• Jamesk
    314
    Rawls or Scanlon?

    I find Rawls' Original position to be implausible, the veil of ignorance sounds great in theory but how can it be practically achieved? Also I am not sure that the difference principle isn't actually mitigated utilitarianism.

    Scanlon calls for acts that cannot be reasonably rejected which I find also fails on the subjective nature of what different people find 'reasonable'.

    Any thoughts? Please try to keep the replies short, my ADHD makes it hard for me to read anything with more than 250 words. Thanks
  • IntolerantSocialist
    3
    I'd have to get pdfs of them.

    I tend to be a Cultural Relativist, one who bases Ethics of a given society pertaining to the culture.

    I don't really think it should be up to a personal choice on who or what they find reasonable, esp. if it pooled among a group democratically and those who find it unreasonable are screwed. I'm no utilitarian, but those who create the contract should be of higher value than those subject to it.
  • Jamesk
    314
    Are you aware of the 'tolerance objection' by Williams? Cultural relativism isn't relativism before it meets another culture and after it meets another culture is merely showing moral tolerance of the other culture, not actual relativism. Also relativism in general was robustly attacked by Stevenson with Emotivism.

    Anyway read the pdf's and get back to me.
  • IntolerantSocialist
    3
    I don't think that moral tolerance of other cultures should be shown, but that's just my opinion.
  • Echarmion
    191


    Couldn't one argue that it's not necessary for the "veil of ignorance" to be perfectly applied? One could instead consider the veil a form of argument, a process to use to arrive at policy decisions. Rather than proscribing a specific outcome, it proscribes a mode of thinking.
  • Jamesk
    314
    I think that the veil makes people think impartially, any weakening of it allows some form of personal bias to enter the equation.
  • Mww
    277


    I might think the “veil of ignorance” is manifest in the American ideal, set out by a few guys sitting around a table in a very small part of a very huge territory with basically negligible population. These guys had their own principles from which to work, but had no real idea to whom their declarations would apply in the future, the present for them being a scant representation of it. The result being, of course, the social contract in the form of the Constitution.

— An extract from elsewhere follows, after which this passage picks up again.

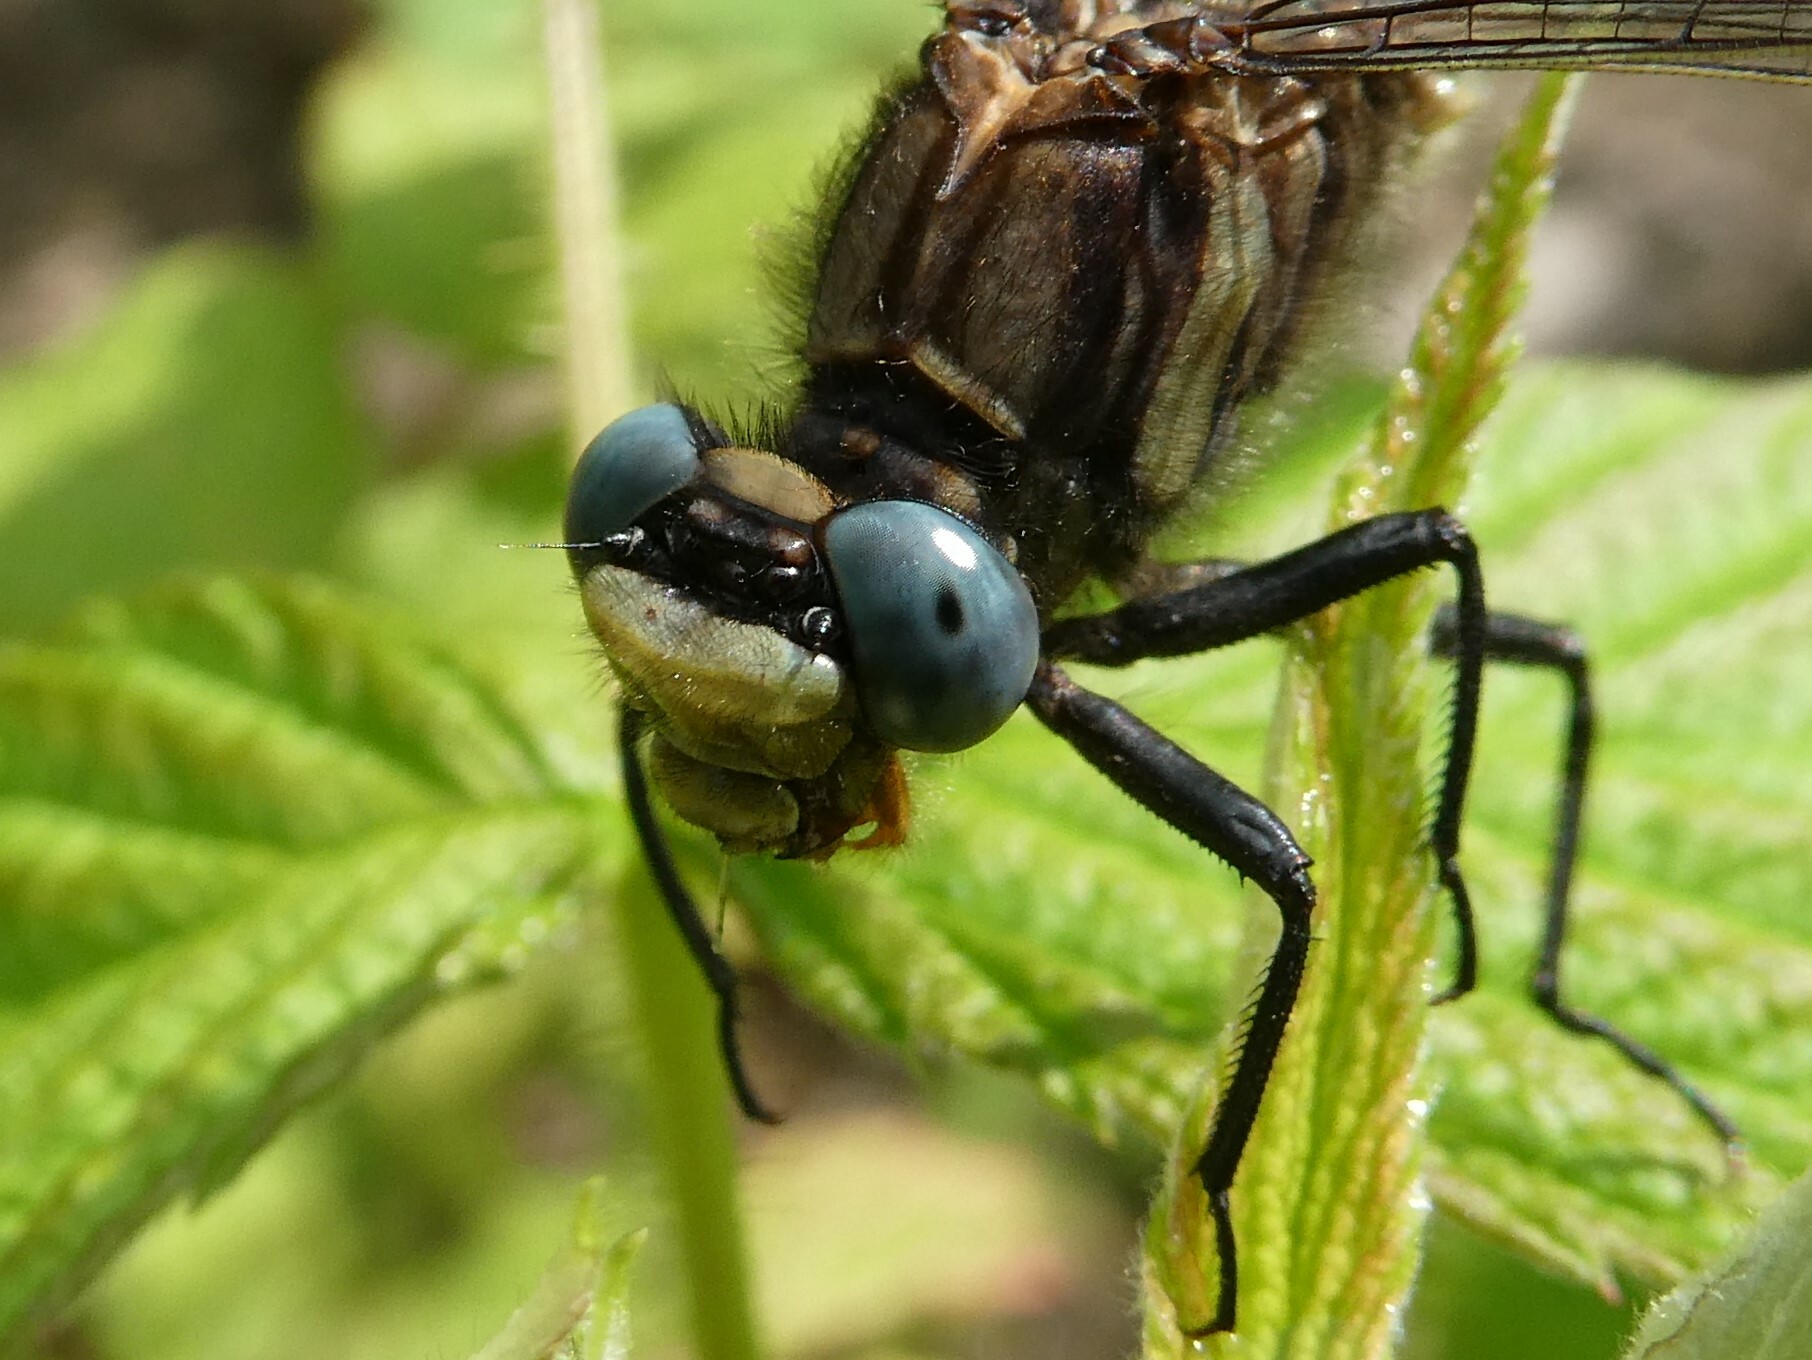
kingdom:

    On the other hand, some interpretations of Rawl’s original position stipulate the law-givers don’t know their own moral principles on which is to be built a system of civil liberties, while some other interpretations suggest what is unknown is the moral disposition of the population to which the liberties are prescribed upon integration into some particular social structure. The former is unrealistic but the latter is, I think, reasonable.

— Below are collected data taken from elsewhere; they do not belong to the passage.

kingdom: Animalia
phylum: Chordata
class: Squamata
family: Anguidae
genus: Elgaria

    There are no pdf’s listed. What pdf’s are being talked about?
  • Jamesk
    314
    I like that opinion. The pdf's are for Theory of Justce by Rawls and Utilitarianism and Contractualism by Scanlon.
  • Mww
    277


    Thanks. Got it.

    Rawls...A- because he’s obviously Kantian.

    Scanlon....D, because I think this is contradictory: “....So we have the contractualist formula: an action is wrong if any principle that permitted it would be one that some affected person could reasonably reject....”

    I admit to not having properly studied these two guys, just a quick synoptic understanding.
  • Jamesk
    314
    And what's wrong with being a Kantian? Anyway with Scanlon I wonder how he accommodates for what we can accept as 'reasonable'. The criteria seem too subjective to work as a universal code.
  • Mww
    277


    Oh, you can’t ask a Kantian what’s wrong with being a Kantian. You’ll get a answer laden with highly prejudicial bias and a hint of confusion.

    Personally, I find no measure in which “reasonableness” in one associates with “agreeableness” in another. A true moral theory requires one’s reasonableness, his subjective principles, to ground his actions, and the only permissible universality given from that is for each subject to have identical, or at least similar, principles from which congruent actions would necessarily follow. Here, it is “reasonableness” in accord with “reasonableness”, in one and another, rather than reasonableness in one and agreeableness in the other.

    The only way subjective criteria to work is for all similar moral agents to have similar moral agendas. Then there would be a universal code.
  • Jamesk
    314
    The only way subjective criteria to work is for all similar moral agents to have similar moral agendas. Then there would be a universal code.Mww

    That's what Rawls is trying to achieve with his original position. Complete ignorance of how we will be effected by the laws we make is supposed to provide a similar agenda.
  • Mww
    277


    Yeah, I guess I get that. Still, laws are founded on a necessity, which presupposes those making the laws cannot be immune to knowledge of their effects.
  • Jamesk
    314
    The agents involved behind the veil of ignorance are perfectly aware of necessity and how laws will effect society. They just don't know what their position in that society will be and so cannot know how the laws will effect them personally.
  • Mww
    277


    Cool. I was hoping that was the case.